◆ **Task to carry out**:
From the text excerpt below on how scientists and the public judge climate interventions, list every intervention it describes as having "a longer distance from the original activity of burning carbon."

*** Text excerpt Section Begins ***

We scientists and engineers tend to define terms technically, and this is the right thing to do when we ask each other to make technical decisions. Which technology will have the largest impact for the least cost? It’s a technical question, and we try to estimate costs and impacts and risks quantitatively, and
The public will tend to define things morally, which is probably the right thing to do for public policy. The public has an intuition - which is technically pretty sound - that meddling in complex systems often elicits large, unexpected results. They frame this in moral terms (“Playing God”) that don’t resonate with scientists, but honestly their inherent distrust of our ability to cleanly engineer complexity has merit.
In my view, CDR is seen as ‘morally acceptable’ because it is perceived as reversing processes with the minimum possible deviation from their original path. The good activity (CDR/CCS) isn’t exactly the opposite of the bad one (extracting and burning fossil fuels), but it’s pretty close. There is minimal ‘change’, the word I underlined in Ken’s definition, and the complexity of the intervention is low so the moral risks are small. By contrast, marine arctic brightening or OIF or aerosol injection have a longer distance from the original activity of burning carbon. Substantial change is required, the complexity is high, so the moral risks are perceived as high.

*** Text excerpt Section Ends ***
*** Information supplied Section Begins ***

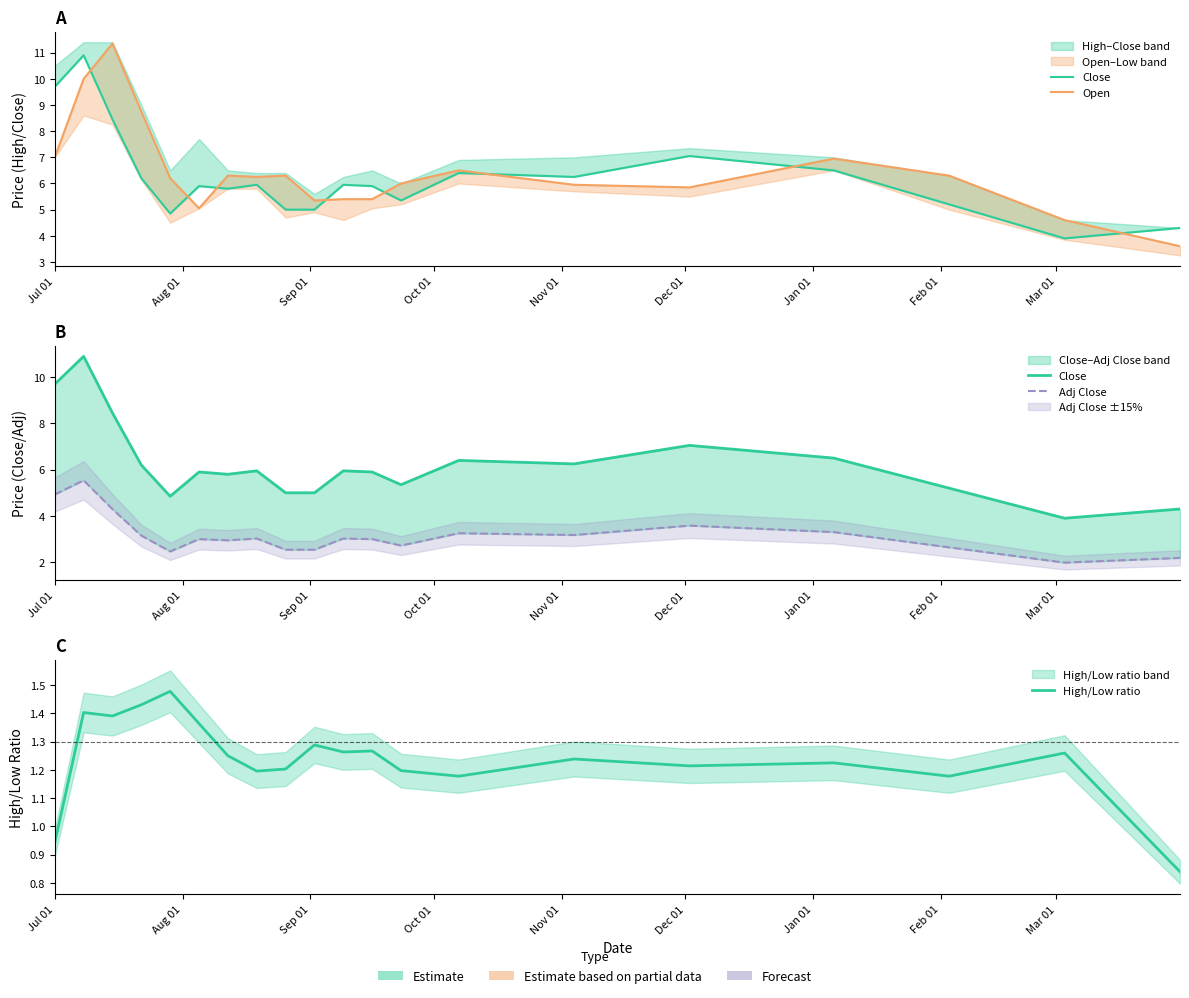

Count the number of data series in this chart.

4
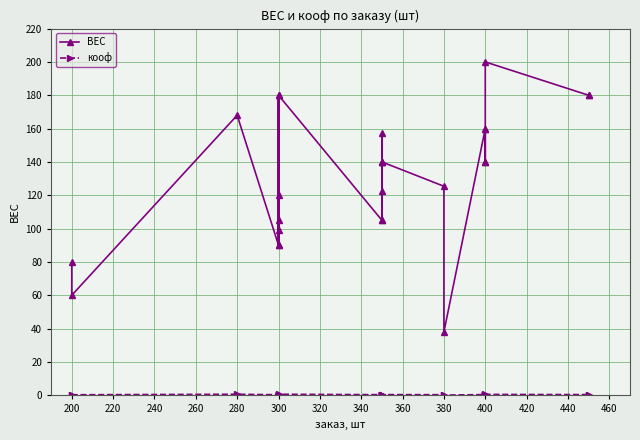

What is the spread (max minus min) of values at 300?

89.7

*** Information supplied Section Ends ***

◆ **Written response**:
- marine arctic brightening
- OIF
- aerosol injection